Friday, 30 March 2018

Naval Officer Released by Germans




Ruined entrance to Termond, Belgium 1914 [Z160/484]

 

Saturday 30th March 1918: Lieutenant-Commander Robert Francis Crossman, of the Royal Naval Division, the great-nephew of Mr. J.W. Crossman, Chairman of the Bedford Conservative Club, has just returned to England after three years as a prisoner in Germany. He was captured by the Germans at Manbeke in Belgium after the evacuation of Antwerp, suffering from shell shock and an injury to the head. While waiting to have his head dressed he was ill-treated by his captors, and was placed in a camp at Halle “where the food was uneatable and the sanitary arrangements deplorable”; the prisoners were not allowed to smoke for two months, and many of the parcels which came for them from England were taken by the guard. They were moved to a camp at Hugustabad where they were treated comparatively well. In the winter of 1916 he attempted to escape with six other officers. They spent 6½ months digging a tunnel 72 yards long, which went underneath the main road and came up near an ice shed outside the camp. They crawled through the tunnel to freedom, but it was short-lived as they were discovered by a sportsman’s dog while hiding in a wood. The escapees were locked up together in one room for two days, then taken to Gustrow Camp for 14 days solitary confinement.

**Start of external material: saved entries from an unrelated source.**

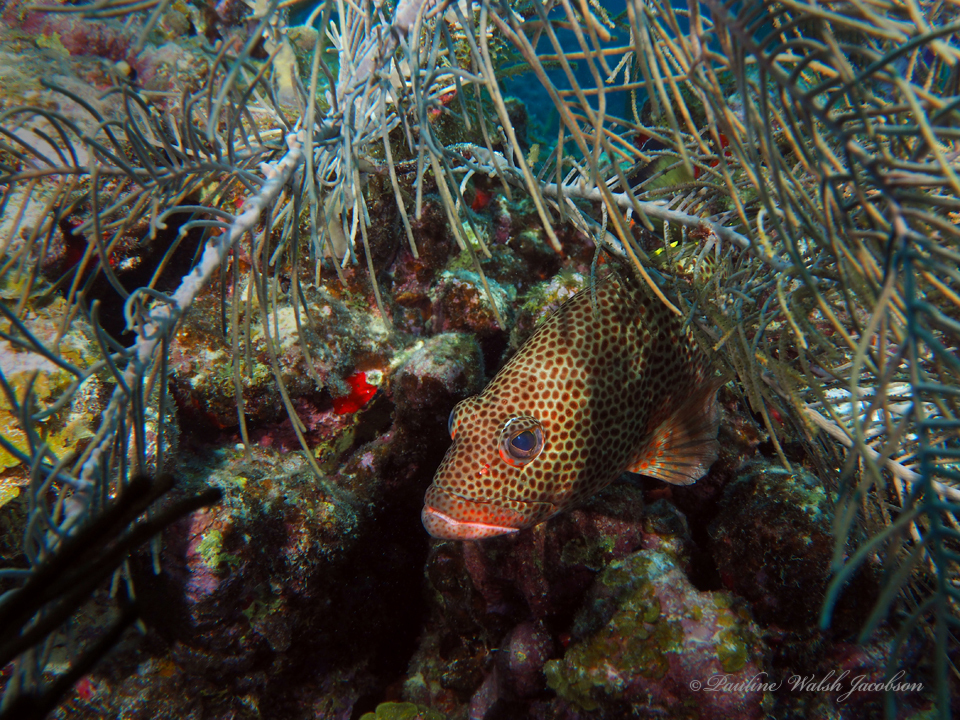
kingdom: Animalia
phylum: Chordata
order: Perciformes
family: Serranidae
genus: Epinephelus
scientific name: Epinephelus guttatus
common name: Red hind
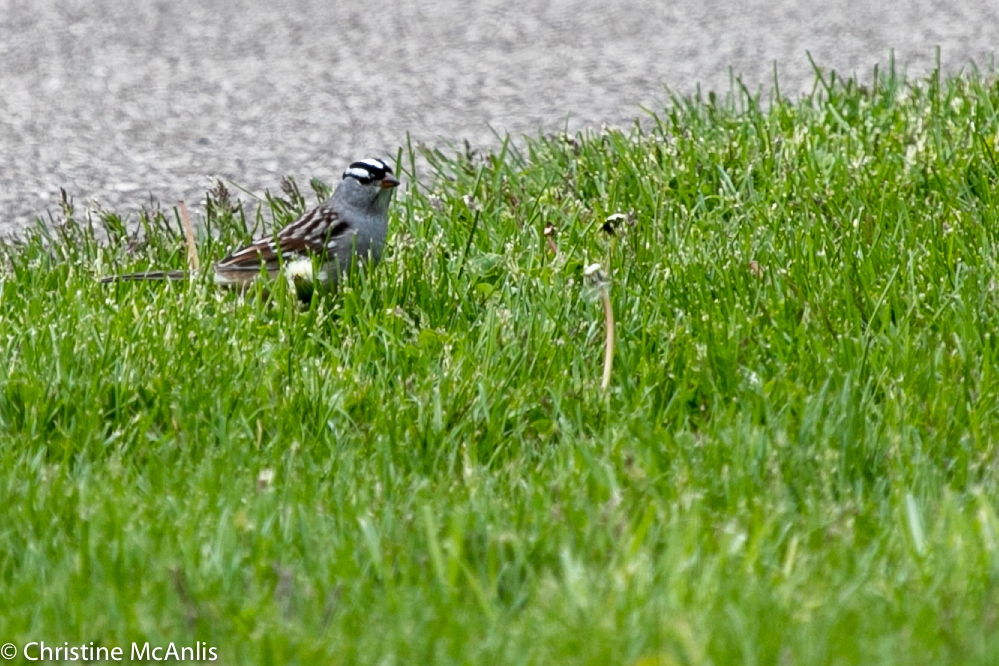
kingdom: Animalia
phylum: Chordata
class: Aves
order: Passeriformes
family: Passerellidae
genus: Zonotrichia
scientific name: Zonotrichia leucophrys
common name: White-crowned sparrow
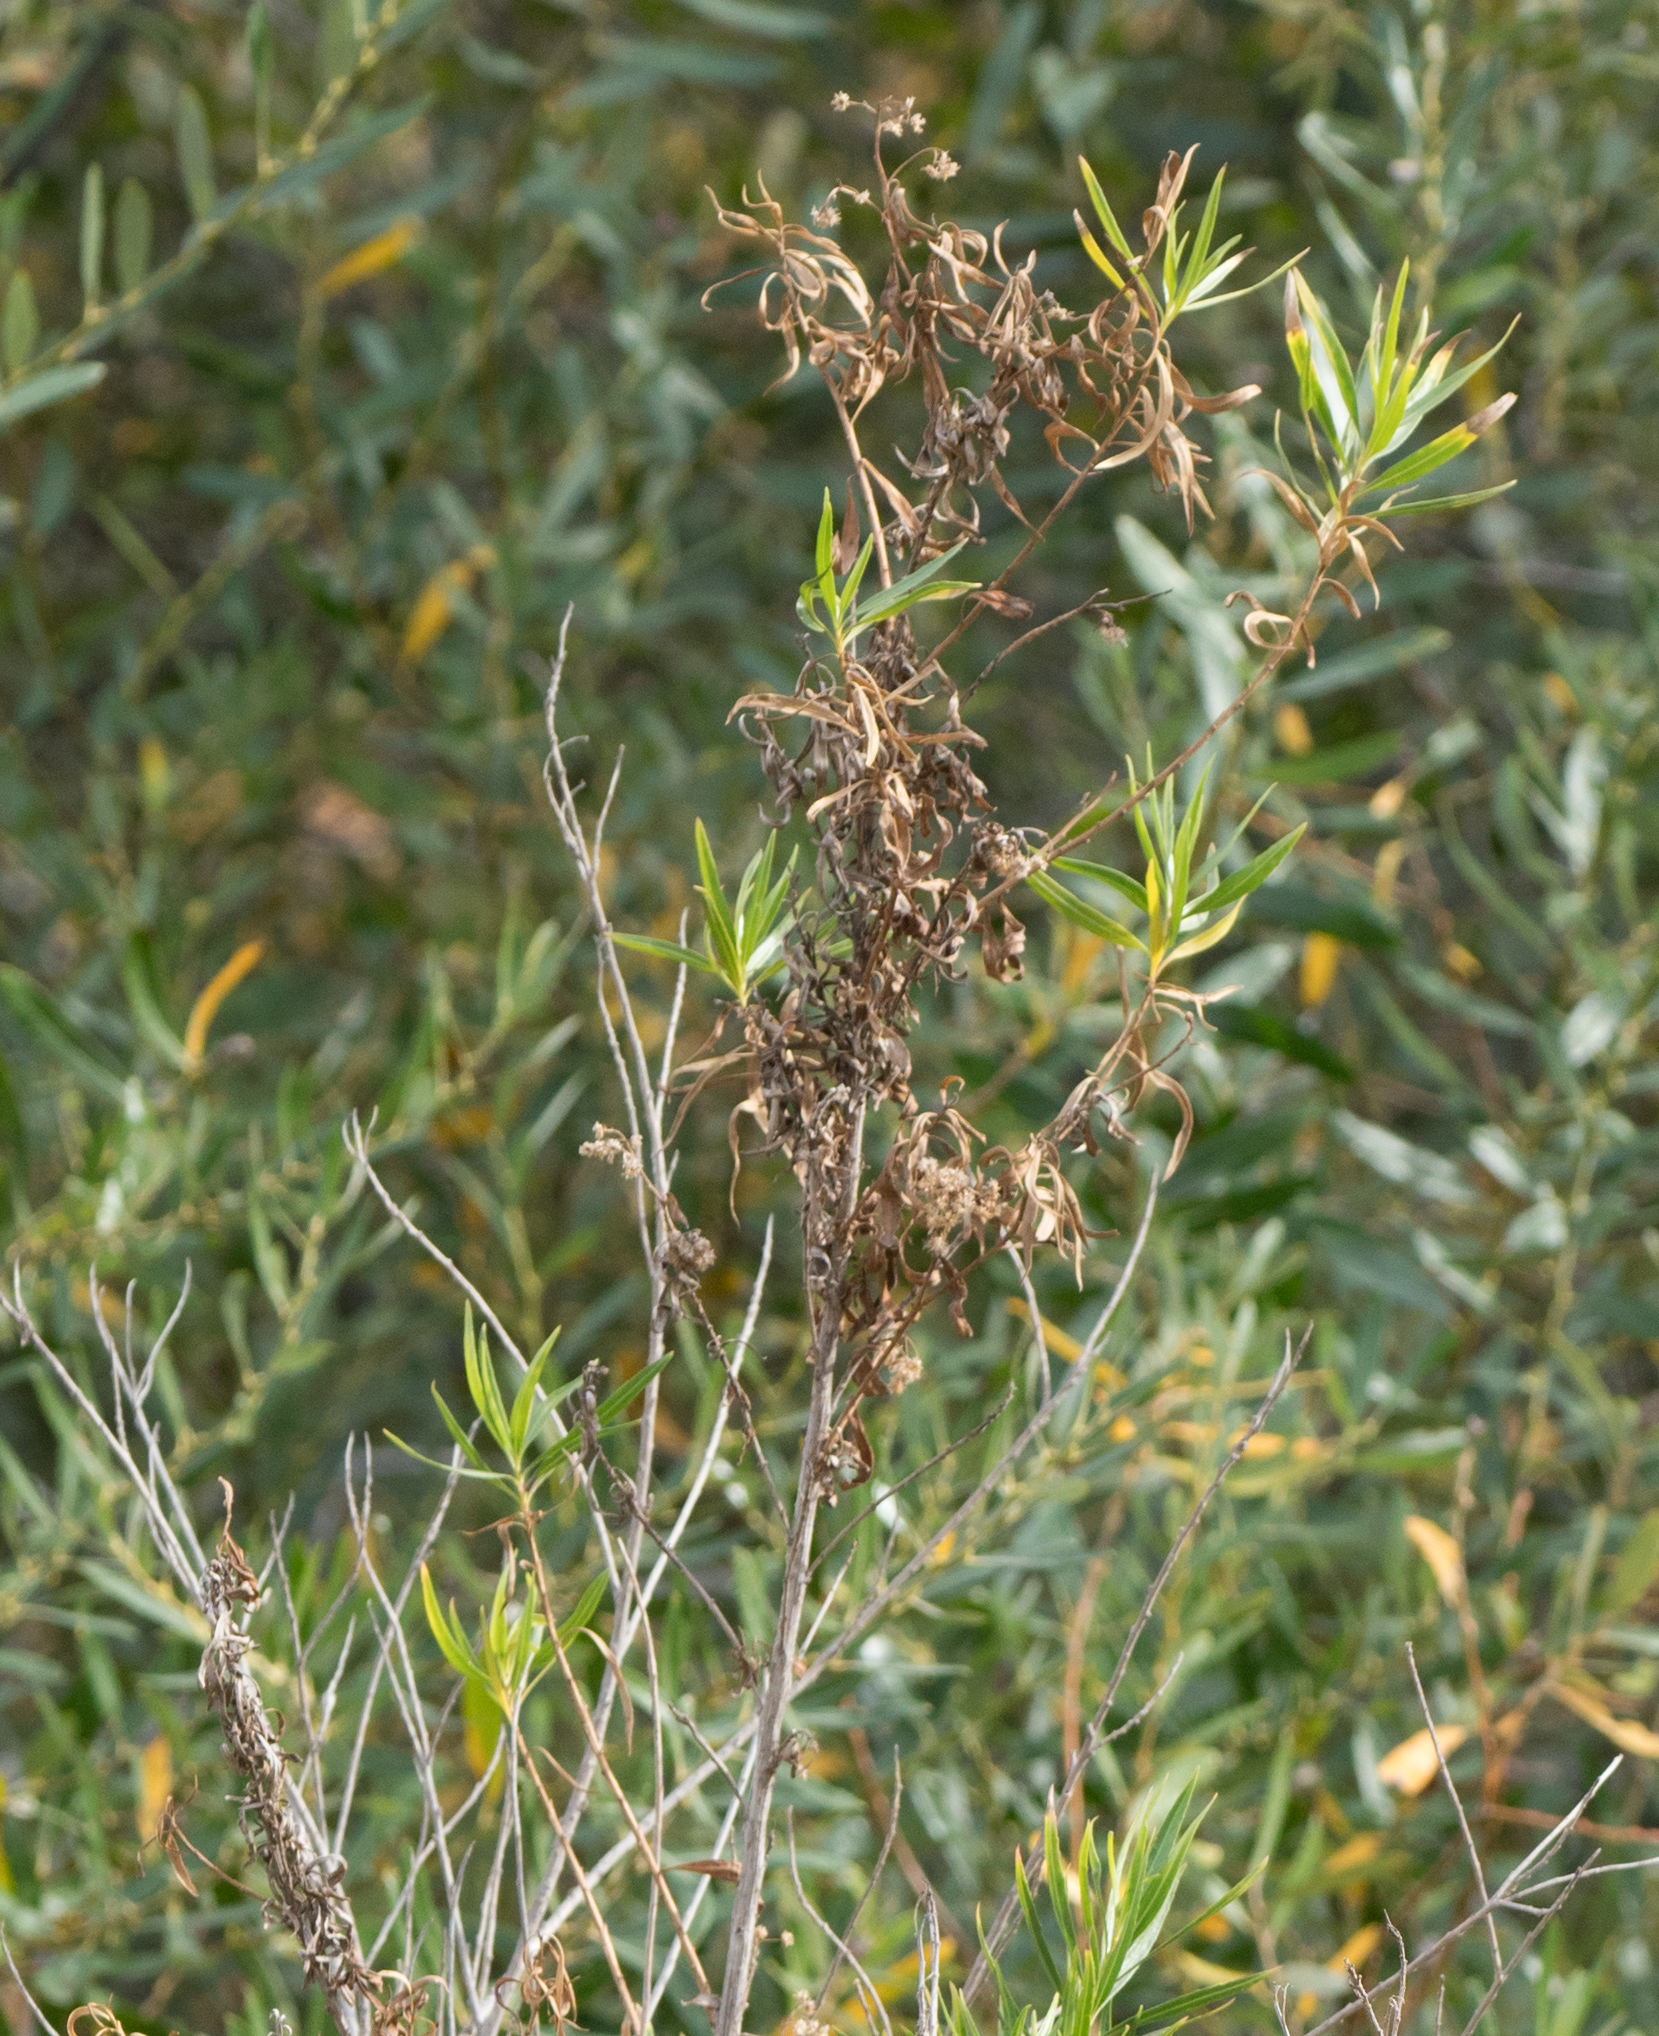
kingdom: Plantae
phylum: Tracheophyta
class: Magnoliopsida
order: Asterales
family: Asteraceae
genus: Baccharis
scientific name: Baccharis salicifolia
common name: Sticky baccharis
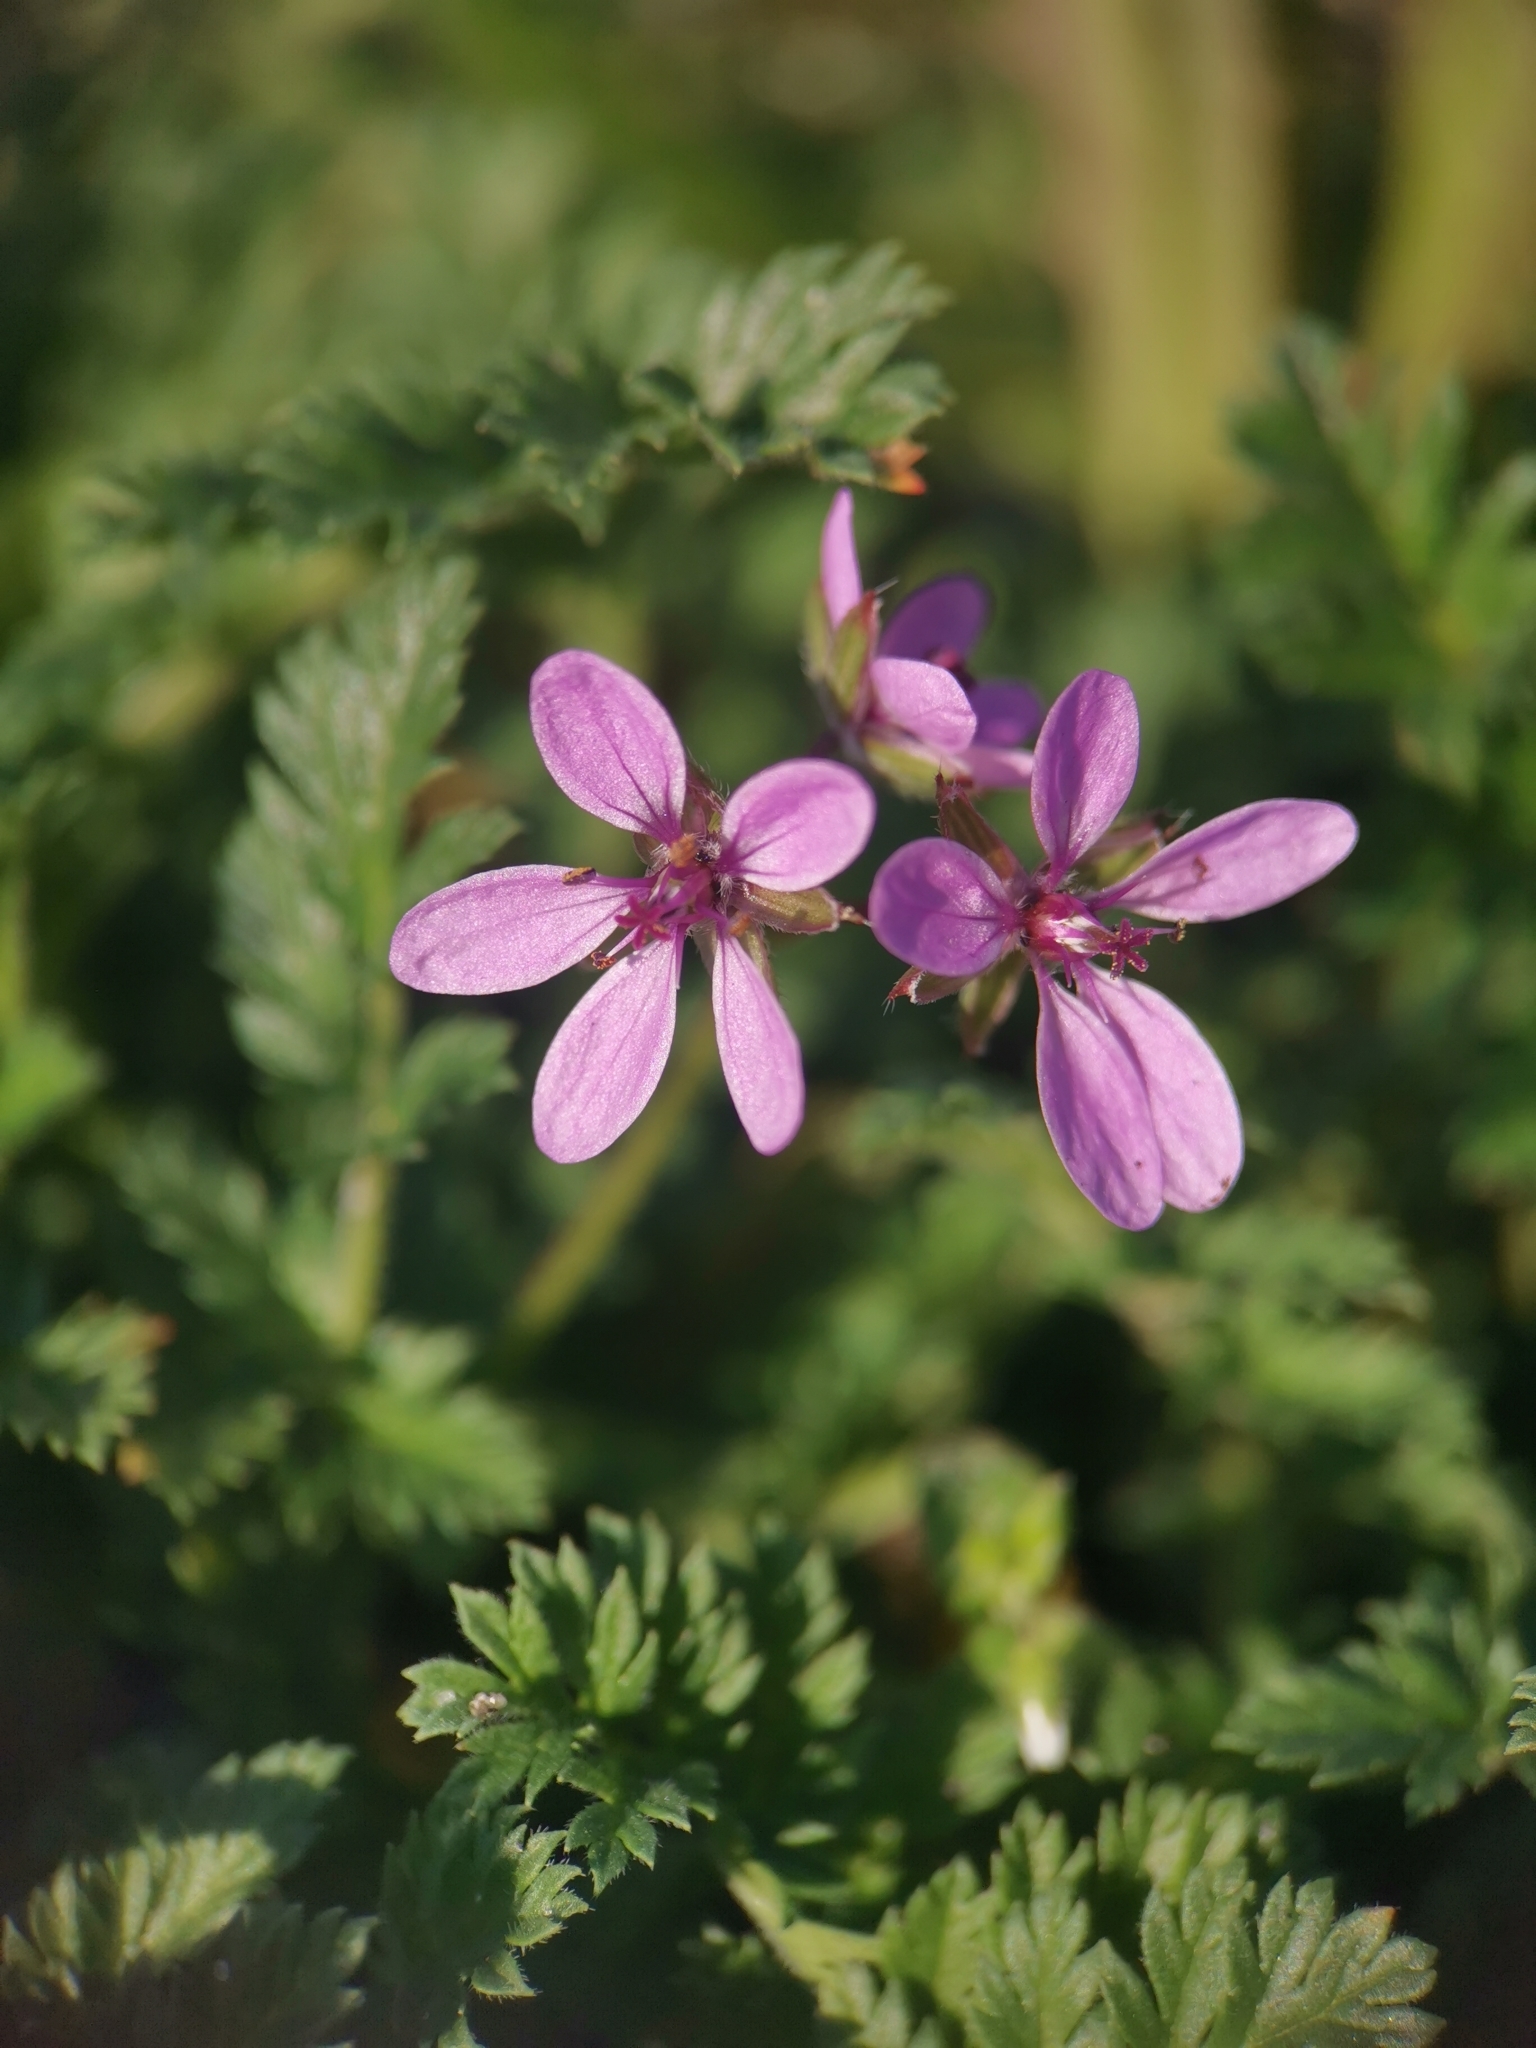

About a week before the escape attempt he had cut the top of one of his fingers, and blood poisoning set in. When he reached Switzerland he had to have his finger amputated.

Source: Bedfordshire Standard, 5th April 1918

 

Note: Although the report does not give the reason for Lt-Commander Crossman’s return to England, it is likely that it was as part of an exchange of incapacitated prisoners.